作     者：Hendriks Y.M.C. Jagmohan-Changur S. Van Der Klift H.M. 赵天智 

作者机构：Department of Clinical Genetics K5-R Leiden University MedicalCenter POBox 9600 2300 RC Leiden NetherlandsDr. 

出 版 物：《世界核心医学期刊文摘（胃肠病学分册）》 (Core Journals in Gastroenterology)

年 卷 期：2006年第2卷第8期

页      面：22-23页

学科分类：1002[医学-临床医学] 100214[医学-肿瘤学] 10[医学] 

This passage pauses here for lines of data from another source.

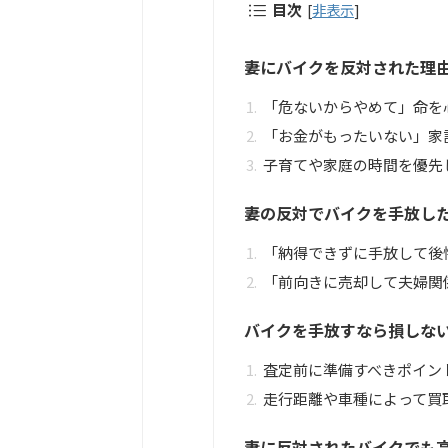
目次
[
非表示
]
妻にバイクを反対された理
「危ないからやめて」命を
「お金がもったいない」家
子育てや家庭の時間を優先
妻の反対でバイクを手放し
「納得できずに手放して後
「前向きに売却して夫婦関
バイクを手放すなら損しな
査定前に準備すべきポイン
走行距離や車種によって買
妻に反対されたバイクでも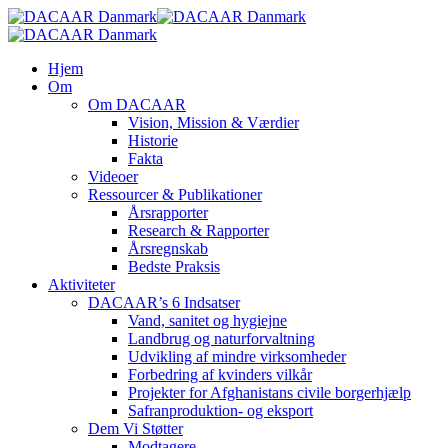
Skip
to
main
search
Menu
Hjem
content
Om
Om DACAAR
Vision, Mission & Værdier
Historie
Fakta
Videoer
Ressourcer & Publikationer
Årsrapporter
Research & Rapporter
Årsregnskab
Bedste Praksis
Aktiviteter
DACAAR’s 6 Indsatser
Vand, sanitet og hygiejne
Landbrug og naturforvaltning
Udvikling af mindre virksomheder
Forbedring af kvinders vilkår
Projekter for Afghanistans civile borgerhjælp
Safranproduktion- og eksport
Dem Vi Støtter
Modtagere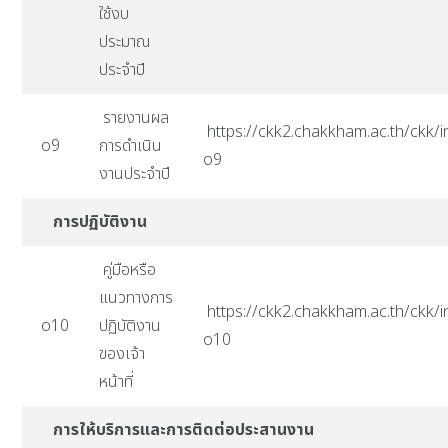
ใช้งบ
ประมาณ
ประจำปี
รายงานผล
https://ckk2.chakkham.ac.th/ckk/i
o9
การดำเนิน
o9
งานประจำปี
การปฏิบัติงาน
คู่มือหรือ
แนวทางการ
https://ckk2.chakkham.ac.th/ckk/i
o10
ปฏิบัติงาน
o10
ของเจ้า
หน้าที่
การให้บริการและการติดต่อประสานงาน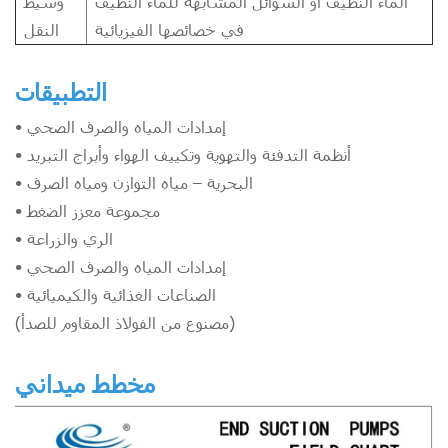
الماء النظيف أو السوائل المشابهة للماء النظيف
وسيط
في خصائصها الفيزيائية
النقل
التطبيقات
• إمدادات المياه والصرف الصحي
• أنظمة التدفئة والتهوية وتكييف الهواء وأبراج التبريد
• البحرية – مياه التوازن ومياه الصرف
• مجموعة معزز الضغط
• الري والزراعة
• إمدادات المياه والصرف الصحي
• الصناعات الغذائية والكيميائية
(مصنوع من الفولاذ المقاوم للصدأ)
مخطط ميداني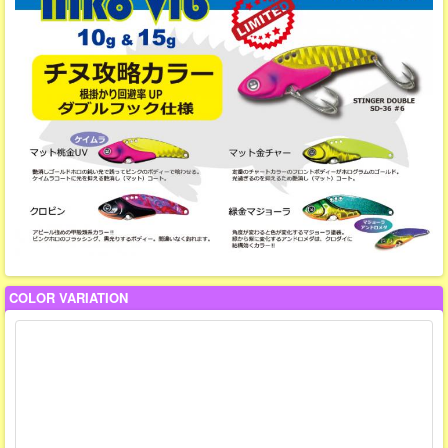
COLOR VARIATION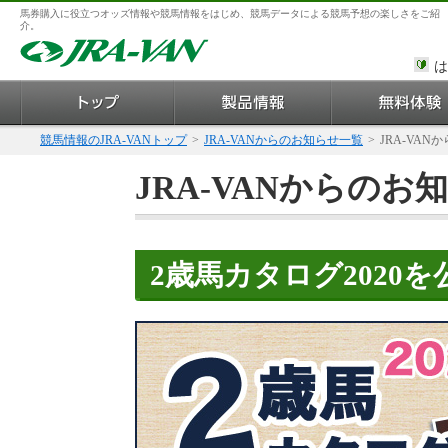
馬券購入に役立つオッズ情報や競馬情報をはじめ、競馬データによる競馬予想の楽しさをご紹
介。
は
競馬情報のJRA-VANトップ
>
JRA-VANからのお知らせ一覧
>
JRA-VAN
JRA-VANからのお
2歳馬カタログ2020を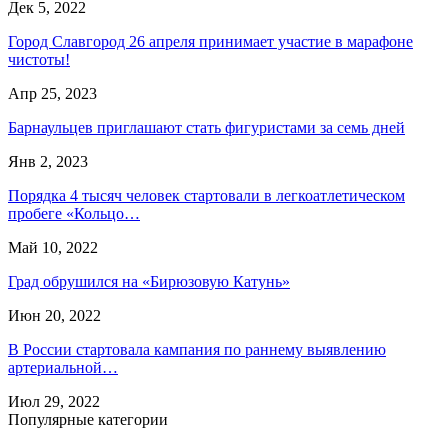
Дек 5, 2022
Город Славгород 26 апреля принимает участие в марафоне
чистоты!
Апр 25, 2023
Барнаульцев приглашают стать фигуристами за семь дней
Янв 2, 2023
Порядка 4 тысяч человек стартовали в легкоатлетическом
пробеге «Кольцо…
Май 10, 2022
Град обрушился на «Бирюзовую Катунь»
Июн 20, 2022
В России стартовала кампания по раннему выявлению
артериальной…
Июл 29, 2022
Популярные категории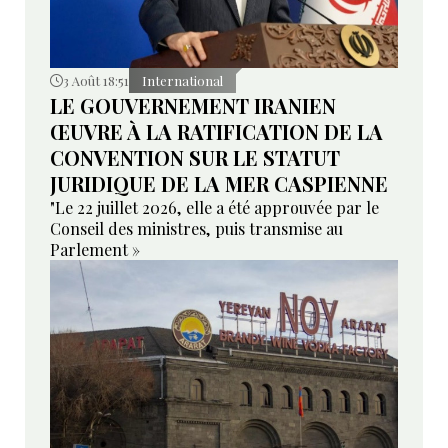
3 Août 18:51
International
LE GOUVERNEMENT IRANIEN
ŒUVRE À LA RATIFICATION DE LA
CONVENTION SUR LE STATUT
JURIDIQUE DE LA MER CASPIENNE
"Le 22 juillet 2026, elle a été approuvée par le
Conseil des ministres, puis transmise au
Parlement »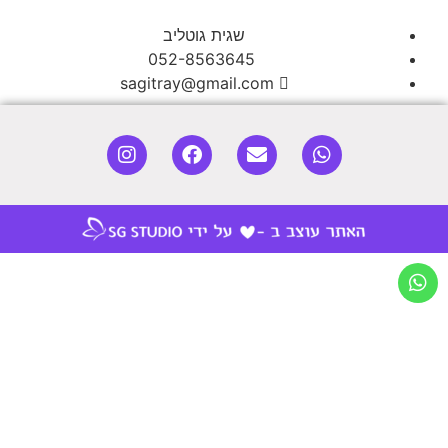
שגית גוטליב
052-8563645
sagitray@gmail.com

主　　题：遗传性非息肉性大肠癌 Lynch综合征 杂合子 Southern印迹杂交 突变 HNPCC 大肠癌患者 错配修复基因 免疫组化研究 MLH1 

摘      要：Background & Aims: The role of the mismatch repair gene PMS2 in hereditary nonpolyposis colorectal carcinoma (HNPCC) is not fully clarified. To date, only 7 different heterozygous truncating PMS2 mutations have been reported in HNPCC-suspected families. Our aim was to further assess the role of PMS2 in HNPCC. Methods: We performed Southern blot analysis in 112 patients from MLH1- , MSH2- , and MSH6- negative HNPCC-like families. A subgroup (n = 38) of these patients was analyzed by denaturing gradient gel electrophoresis (DGGE). In a second study group consisting of 775 index patients with familial colorectal cancer,we performed immunohistochemistry using antibodies against MLH1,MSH2, MSH6, and PMS2 proteins. In 8 of 775 tumors, only loss of PMS2 expression was found. In these cases, we performed Southern blot analysis and DGGE. Segregation analysis was performed in the families with a (possibly) deleterious mutation. Results: Seven novel mutations were identified: 4 genomic rearrangements and 3 truncating point mutations. Three of these 7 families fulfill the Amsterdam II criteria. The pattern of inheritance is autosomal dominant with a milder phenotype compared with families with pathogenic MLH1 or MSH2 mutations. Microsatellite instability and immunohistochemical analysis performed in HNPCC-related tumors from proven carriers showed a microsatellite instability high phenotype and loss of PMS2 protein expression in all tumors. Conclusions: We show that heterozygous truncatingmutations in PMS2 do play a role in a small subset of HNPCC-like families. PMS2 mutation analysis is indicated in patients diagnosed with a colorectal tumor with Absent staining for the PMS2 protein.